KD-LoRA: A Hybrid Approach to Efficient Fine-Tuning with LoRA and Knowledge Distillation

Rambod Azimi,Rishav Rishav,Marek Teichmann,Samira Ebrahimi Kahou
2024-10-28
Abstract:Large language models (LLMs) have demonstrated remarkable performance across various downstream tasks. However, the high computational and memory requirements of LLMs are a major bottleneck. To address this, parameter-efficient fine-tuning (PEFT) methods such as low-rank adaptation (LoRA) have been proposed to reduce computational costs while ensuring minimal loss in performance. Additionally, knowledge distillation (KD) has been a popular choice for obtaining compact student models from teacher models. In this work, we present KD-LoRA, a novel fine-tuning method that combines LoRA with KD. Our results demonstrate that KD-LoRA achieves performance comparable to full fine-tuning (FFT) and LoRA while significantly reducing resource requirements. Specifically, KD-LoRA retains 98% of LoRA's performance on the GLUE benchmark, while being 40% more compact. Additionally, KD-LoRA reduces GPU memory usage by 30% compared to LoRA, while decreasing inference time by 30% compared to both FFT and LoRA. We evaluate KD-LoRA across three encoder-only models: BERT, RoBERTa, and DeBERTaV3. Code is available at <a class="link-external link-https" href="https://github.com/rambodazimi/KD-LoRA" rel="external noopener nofollow">this https URL</a>.

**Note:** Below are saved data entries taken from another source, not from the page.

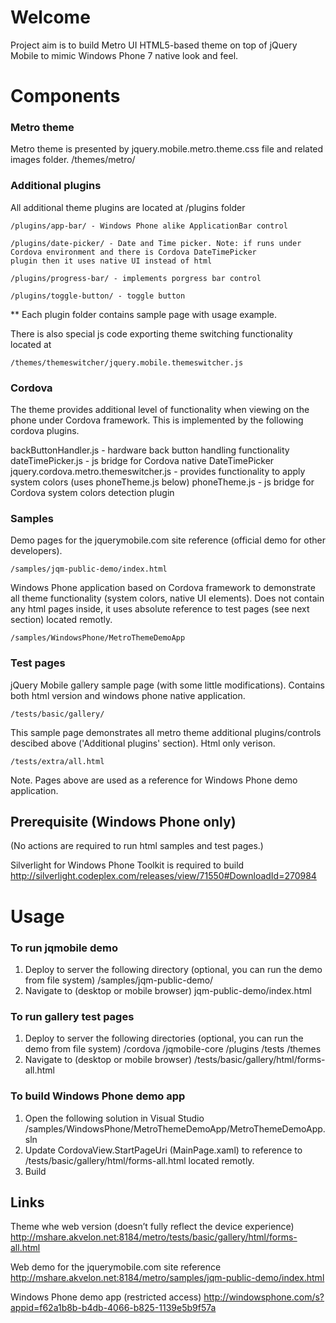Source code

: # Welcome #

Project aim is to build Metro UI HTML5-based theme on top of jQuery Mobile to mimic Windows Phone 7 native look and feel.

# Components #

### Metro theme ##

Metro theme is presented by jquery.mobile.metro.theme.css file and related images folder.
    /themes/metro/

### Additional plugins ###

All additional theme plugins are located at /plugins folder

    /plugins/app-bar/ - Windows Phone alike ApplicationBar control

    /plugins/date-picker/ - Date and Time picker. Note: if runs under Cordova environment and there is Cordova DateTimePicker
    plugin then it uses native UI instead of html

    /plugins/progress-bar/ - implements porgress bar control

    /plugins/toggle-button/ - toggle button

** Each plugin folder contains sample page with usage example.

There is also special js code exporting theme switching functionality located at

    /themes/themeswitcher/jquery.mobile.themeswitcher.js

### Cordova ###

The theme provides additional level of functionality when viewing on the phone under Cordova framework. This is implemented
by the following cordova plugins.

backButtonHandler.js - hardware back button handling functionality
dateTimePicker.js - js bridge for Cordova native DateTimePicker
jquery.cordova.metro.themeswitcher.js - provides functionality to apply system colors (uses phoneTheme.js below)
phoneTheme.js - js bridge for Cordova system colors detection plugin

### Samples ###

Demo pages for the jquerymobile.com site reference (official demo for other developers).

    /samples/jqm-public-demo/index.html

Windows Phone application based on Cordova framework to demonstrate all theme functionality (system colors, native UI elements).
Does not contain any html pages inside, it uses absolute reference to test pages (see next section) located remotly.

    /samples/WindowsPhone/MetroThemeDemoApp

### Test pages ###

jQuery Mobile gallery sample page (with some little modifications). Contains both html version and windows phone native application.

    /tests/basic/gallery/

This sample page demonstrates all metro theme additional plugins/controls descibed above ('Additional plugins' section). Html only verison.

    /tests/extra/all.html

Note. Pages above are used as a reference for Windows Phone demo application.

## Prerequisite (Windows Phone only) ##
(No actions are required to run html samples and test pages.)

Silverlight for Windows Phone Toolkit is required to build
http://silverlight.codeplex.com/releases/view/71550#DownloadId=270984

# Usage #

### To run jqmobile demo ###
1. Deploy to server the following directory (optional, you can run the demo from file system)
    /samples/jqm-public-demo/
2. Navigate to (desktop or mobile browser)
    jqm-public-demo/index.html

### To run gallery test pages ###
1. Deploy to server the following directories (optional, you can run the demo from file system)
   /cordova
   /jqmobile-core
   /plugins
   /tests
   /themes
2. Navigate to (desktop or mobile browser)
    /tests/basic/gallery/html/forms-all.html

### To build Windows Phone demo app ###
1. Open the following solution in Visual Studio
    /samples/WindowsPhone/MetroThemeDemoApp/MetroThemeDemoApp.sln
2. Update CordovaView.StartPageUri (MainPage.xaml) to reference to /tests/basic/gallery/html/forms-all.html located remotly.
3. Build

## Links ##

Theme whe web version (doesn’t fully reflect the device experience)
http://mshare.akvelon.net:8184/metro/tests/basic/gallery/html/forms-all.html

Web demo for the jquerymobile.com site reference
http://mshare.akvelon.net:8184/metro/samples/jqm-public-demo/index.html

Windows Phone demo app (restricted access)
http://windowsphone.com/s?appid=f62a1b8b-b4db-4066-b825-1139e5b9f57a



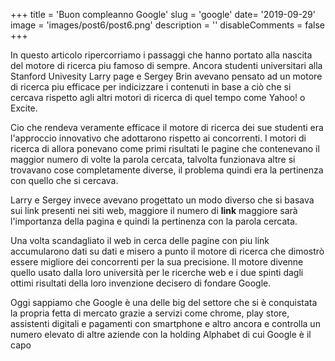 +++ 
title = 'Buon compleanno Google' 
slug = 'google'
date= '2019-09-29'
image = 'images/post6/post6.png' 
description = '' 
disableComments = false
+++

In questo articolo ripercorriamo i passaggi che hanno portato alla nascita del motore di ricerca piu famoso di sempre.
Ancora studenti universitari alla Stanford Univesity Larry page e Sergey Brin avevano pensato ad un motore di ricerca piu efficace per indicizzare i contenuti in base a ciò che si cercava rispetto agli altri motori di ricerca di quel tempo come Yahoo! o Excite.

Cio che rendeva veramente efficace il motore di ricerca dei sue studenti era l'approccio innovativo che adottarono rispetto ai concorrenti. I motori di ricerca di allora ponevano come primi risultati le pagine che contenevano il maggior numero di volte la parola cercata, talvolta funzionava altre si trovavano cose completamente diverse, il problema quindi era la pertinenza con quello che si cercava.

Larry e Sergey invece avevano progettato un modo diverso che si basava sui link presenti nei siti web, maggiore il numero di **link** maggiore sarà l'importanza della pagina e quindi la pertinenza con la parola cercata.

Una volta scandagliato il web in cerca delle pagine con piu link accumularono dati su dati e misero a punto il motore di ricerca che dimostrò essere migliore dei concorrenti per la sua precisione.
Il motore divenne quello usato dalla loro università per le ricerche web e i due spinti dagli ottimi risultati della loro invenzione decisero di fondare Google.

Oggi sappiamo che Google è una delle big del settore che si è conquistata la propria fetta di mercato grazie a servizi come chrome, play store, assistenti digitali e pagamenti con smartphone e altro ancora e controlla un numero elevato di altre aziende con la holding Alphabet di cui Google è il capo

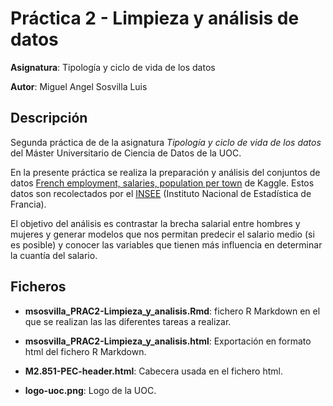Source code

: # Práctica 2 - Limpieza y análisis de datos

**Asignatura**: Tipología y ciclo de vida de los datos

**Autor**: Miguel Angel Sosvilla Luis

## Descripción

Segunda práctica de de la asignatura *Tipología y ciclo de vida de los datos* del Máster Universitario de Ciencia de Datos de la UOC.

En la presente práctica se realiza la preparación y análisis del conjuntos de datos [French employment, salaries, population per town](https://www.kaggle.com/etiennelq/french-employment-by-town) de Kaggle. Estos datos son recolectados por el [INSEE](https://www.insee.fr/fr/accueil) (Instituto Nacional de Estadística de Francia).

El objetivo del análisis es contrastar la brecha salarial entre hombres y mujeres y generar modelos que nos permitan predecir el salario medio (si es posible) y conocer las variables que tienen más influencia en determinar la cuantía del salario.

## Ficheros

 - **msosvilla_PRAC2-Limpieza_y_analisis.Rmd**: fichero R Markdown en el que se realizan las las diferentes tareas a realizar.

 - **msosvilla_PRAC2-Limpieza_y_analisis.html**: Exportación en formato html del fichero R Markdown.

 - **M2.851-PEC-header.html**: Cabecera usada en el fichero html.

 - **logo-uoc.png**: Logo de la UOC.
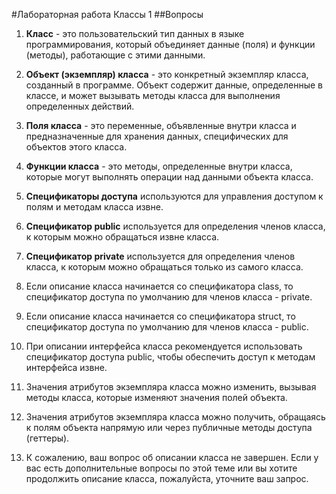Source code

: #Лабораторная работа Классы 1
##Вопросы

1. **Класс** - это пользовательский тип данных в языке программирования, который объединяет данные (поля) и функции (методы), работающие с этими данными.

2. **Объект (экземпляр) класса** - это конкретный экземпляр класса, созданный в программе. Объект содержит данные, определенные в классе, и может вызывать методы класса для выполнения определенных действий.

3. **Поля класса** - это переменные, объявленные внутри класса и предназначенные для хранения данных, специфических для объектов этого класса.

4. **Функции класса** - это методы, определенные внутри класса, которые могут выполнять операции над данными объекта класса.

5. **Спецификаторы доступа** используются для управления доступом к полям и методам класса извне.

6. **Спецификатор public** используется для определения членов класса, к которым можно обращаться извне класса.

7. **Спецификатор private** используется для определения членов класса, к которым можно обращаться только из самого класса.

8. Если описание класса начинается со спецификатора class, то спецификатор доступа по умолчанию для членов класса - private.

9. Если описание класса начинается со спецификатора struct, то спецификатор доступа по умолчанию для членов класса - public.

10. При описании интерфейса класса рекомендуется использовать спецификатор доступа public, чтобы обеспечить доступ к методам интерфейса извне.

11. Значения атрибутов экземпляра класса можно изменить, вызывая методы класса, которые изменяют значения полей объекта.

12. Значения атрибутов экземпляра класса можно получить, обращаясь к полям объекта напрямую или через публичные методы доступа (геттеры).

13. К сожалению, ваш вопрос об описании класса не завершен. Если у вас есть дополнительные вопросы по этой теме или вы хотите продолжить описание класса, пожалуйста, уточните ваш запрос.

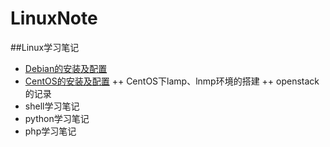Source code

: # LinuxNote
##Linux学习笔记
+ [Debian的安装及配置](https://github.com/skylens/LinuxNote/tree/master/Debian)
+ [CentOS的安装及配置](https://github.com/skylens/LinuxNote/tree/master/CentOS)
++ CentOS下lamp、lnmp环境的搭建
++ openstack的记录
+ shell学习笔记
+ python学习笔记
+ php学习笔记

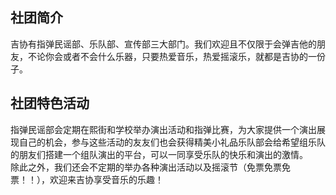 ## 社团简介
吉协有指弹民谣部、乐队部、宣传部三大部门。我们欢迎且不仅限于会弹吉他的朋友，不论你会或者不会什么乐器，只要热爱音乐，热爱摇滚乐，就都是吉协的一份子。  
## 社团特色活动  
指弹民谣部会定期在熙街和学校举办演出活动和指弹比赛，为大家提供一个演出展现自己的机会，参与这些活动的友友们也会获得精美小礼品乐队部会给希望组乐队的朋友们搭建一个组队演出的平台，可以一同享受乐队的快乐和演出的激情。  
除此之外，我们还会不定期的举办各种演出活动以及摇滚节（免票免票免票！！），欢迎来吉协享受音乐的乐趣！  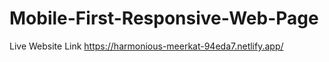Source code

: # Mobile-First-Responsive-Web-Page
Live Website Link
https://harmonious-meerkat-94eda7.netlify.app/
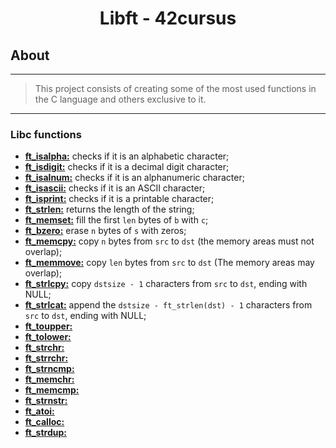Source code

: <h1 align="center">Libft - 42cursus</h1>

## About

---
> This project consists of creating some of the most used functions in the C language and others exclusive to it.
---

### Libc functions

* [**ft_isalpha:**](/libft_files/ft_isalpha.c) checks if it is an alphabetic character;
* [**ft_isdigit:**](/libft_files/ft_isdigit.c) checks if it is a decimal digit character;
* [**ft_isalnum:**](/libft_files/ft_isalnum.c) checks if it is an alphanumeric character;
* [**ft_isascii:**](/libft_files/ft_isascii.c) checks if it is an ASCII character;
* [**ft_isprint:**](/libft_files/ft_isprint.c) checks if it is a printable character;
* [**ft_strlen:**](/libft_files/ft_strlen.c) returns the length of the string;
* [**ft_memset:**](/libft_files/ft_memset.c) fill the first `len` bytes of `b` with `c`;
* [**ft_bzero:**](/libft_files/ft_bzero.c) erase `n` bytes of `s` with zeros;
* [**ft_memcpy:**](/libft_files/ft_memcpy.c) copy `n` bytes from `src` to `dst` (the memory areas must not overlap);
* [**ft_memmove:**](/libft_files/ft_memmove.c) copy `len` bytes from `src` to `dst` (The memory areas may overlap);
* [**ft_strlcpy:**](/libft_files/ft_strlcpy.c) copy `dstsize - 1` characters from `src` to `dst`, ending with NULL;
* [**ft_strlcat:**](/libft_files/ft_strlcat.c) append the `dstsize - ft_strlen(dst) - 1` characters from `src` to `dst`, ending with NULL;
* [**ft_toupper:**](/libft_files/ft_toupper.c) 
* [**ft_tolower:**](/libft_files/ft_tolower.c) 
* [**ft_strchr:**](/libft_files/ft_strchr.c) 
* [**ft_strrchr:**](/libft_files/ft_strrchr.c) 
* [**ft_strncmp:**](/libft_files/ft_strncmp.c) 
* [**ft_memchr:**](/libft_files/ft_memchr.c) 
* [**ft_memcmp:**](/libft_files/ft_memcmp.c) 
* [**ft_strnstr:**](/libft_files/ft_strnstr.c) 
* [**ft_atoi:**](/libft_files/ft_atoi.c) 
* [**ft_calloc:**](/libft_files/ft_calloc.c) 
* [**ft_strdup:**](/libft_files/ft_strdup.c)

Computation and Language,Artificial Intelligence,Machine Learning
What problem does this paper attempt to address?
The problem that this paper attempts to solve is the high computational and memory requirements in the fine - tuning process of large - scale language models (LLMs). Specifically, although LLMs perform excellently in various downstream tasks, their large number of parameters leads to high computational costs and memory consumption, which has become a major bottleneck in practical applications. To address this challenge, researchers have proposed a variety of parameter - efficient fine - tuning (PEFT) methods, such as Low - Rank Adaptation (LoRA), to reduce computational costs while maintaining performance as much as possible. In addition, knowledge distillation (KD) techniques are also widely used to extract knowledge from large teacher models and generate more compact student models. This paper proposes a new method named KD - LoRA, which combines the advantages of LoRA and KD, aiming to achieve performance comparable to full - fine - tuning (FFT) and LoRA while significantly reducing resource requirements. Verified by experiments, KD - LoRA can not only maintain up to 98% of LoRA's performance, but also reduce the model size by 40%, GPU memory usage by 30%, and shorten the inference time by 30%. These improvements make KD - LoRA particularly suitable for deployment and use in resource - constrained environments. In summary, the main goal of this paper is to develop a new fine - tuning method by combining the techniques of LoRA and KD to solve the problem of excessive consumption of computational and memory resources in the LLMs fine - tuning process, thereby improving the efficiency and practicality of the model.